* [Dataset extract]:
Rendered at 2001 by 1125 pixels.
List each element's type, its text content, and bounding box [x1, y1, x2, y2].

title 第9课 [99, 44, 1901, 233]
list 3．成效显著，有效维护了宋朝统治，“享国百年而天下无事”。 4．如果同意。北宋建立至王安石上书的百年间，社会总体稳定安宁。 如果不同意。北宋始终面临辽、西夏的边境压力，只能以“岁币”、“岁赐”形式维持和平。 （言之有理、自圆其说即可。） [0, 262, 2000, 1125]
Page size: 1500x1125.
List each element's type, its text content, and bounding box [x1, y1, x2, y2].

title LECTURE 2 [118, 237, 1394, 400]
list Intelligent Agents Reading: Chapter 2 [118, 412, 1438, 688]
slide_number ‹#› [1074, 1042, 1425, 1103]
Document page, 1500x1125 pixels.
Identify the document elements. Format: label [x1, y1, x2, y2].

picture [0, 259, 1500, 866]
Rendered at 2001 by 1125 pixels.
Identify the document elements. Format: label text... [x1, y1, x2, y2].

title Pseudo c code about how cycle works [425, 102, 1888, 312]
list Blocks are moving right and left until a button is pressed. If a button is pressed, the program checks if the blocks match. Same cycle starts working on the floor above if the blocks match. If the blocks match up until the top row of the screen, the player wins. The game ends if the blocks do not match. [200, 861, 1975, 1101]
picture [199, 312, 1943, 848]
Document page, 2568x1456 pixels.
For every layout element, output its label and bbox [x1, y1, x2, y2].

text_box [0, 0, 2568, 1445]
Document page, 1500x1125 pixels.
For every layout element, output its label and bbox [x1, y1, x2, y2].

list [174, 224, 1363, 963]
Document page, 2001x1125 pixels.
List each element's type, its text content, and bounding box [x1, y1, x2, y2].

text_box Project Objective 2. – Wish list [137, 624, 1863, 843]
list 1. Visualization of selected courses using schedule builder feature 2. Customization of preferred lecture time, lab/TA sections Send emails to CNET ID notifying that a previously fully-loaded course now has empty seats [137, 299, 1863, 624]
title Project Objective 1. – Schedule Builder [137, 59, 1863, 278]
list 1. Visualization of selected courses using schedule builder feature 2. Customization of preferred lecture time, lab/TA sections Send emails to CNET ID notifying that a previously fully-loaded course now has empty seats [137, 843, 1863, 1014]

* [Work to complete]:
In this exercise, reproduce each line above exactly.

* [Answer box]:
Rendered at 2001 by 1125 pixels.
List each element's type, its text content, and bounding box [x1, y1, x2, y2].

title 第9课 [99, 44, 1901, 233]
list 3．成效显著，有效维护了宋朝统治，“享国百年而天下无事”。 4．如果同意。北宋建立至王安石上书的百年间，社会总体稳定安宁。 如果不同意。北宋始终面临辽、西夏的边境压力，只能以“岁币”、“岁赐”形式维持和平。 （言之有理、自圆其说即可。） [0, 262, 2000, 1125]
Page size: 1500x1125.
List each element's type, its text content, and bounding box [x1, y1, x2, y2].

title LECTURE 2 [118, 237, 1394, 400]
list Intelligent Agents Reading: Chapter 2 [118, 412, 1438, 688]
slide_number ‹#› [1074, 1042, 1425, 1103]
Document page, 1500x1125 pixels.
Identify the document elements. Format: label [x1, y1, x2, y2].

picture [0, 259, 1500, 866]
Rendered at 2001 by 1125 pixels.
Identify the document elements. Format: label text... [x1, y1, x2, y2].

title Pseudo c code about how cycle works [425, 102, 1888, 312]
list Blocks are moving right and left until a button is pressed. If a button is pressed, the program checks if the blocks match. Same cycle starts working on the floor above if the blocks match. If the blocks match up until the top row of the screen, the player wins. The game ends if the blocks do not match. [200, 861, 1975, 1101]
picture [199, 312, 1943, 848]
Document page, 2568x1456 pixels.
For every layout element, output its label and bbox [x1, y1, x2, y2].

text_box [0, 0, 2568, 1445]
Document page, 1500x1125 pixels.
For every layout element, output its label and bbox [x1, y1, x2, y2].

list [174, 224, 1363, 963]
Document page, 2001x1125 pixels.
List each element's type, its text content, and bounding box [x1, y1, x2, y2].

text_box Project Objective 2. – Wish list [137, 624, 1863, 843]
list 1. Visualization of selected courses using schedule builder feature 2. Customization of preferred lecture time, lab/TA sections Send emails to CNET ID notifying that a previously fully-loaded course now has empty seats [137, 299, 1863, 624]
title Project Objective 1. – Schedule Builder [137, 59, 1863, 278]
list 1. Visualization of selected courses using schedule builder feature 2. Customization of preferred lecture time, lab/TA sections Send emails to CNET ID notifying that a previously fully-loaded course now has empty seats [137, 843, 1863, 1014]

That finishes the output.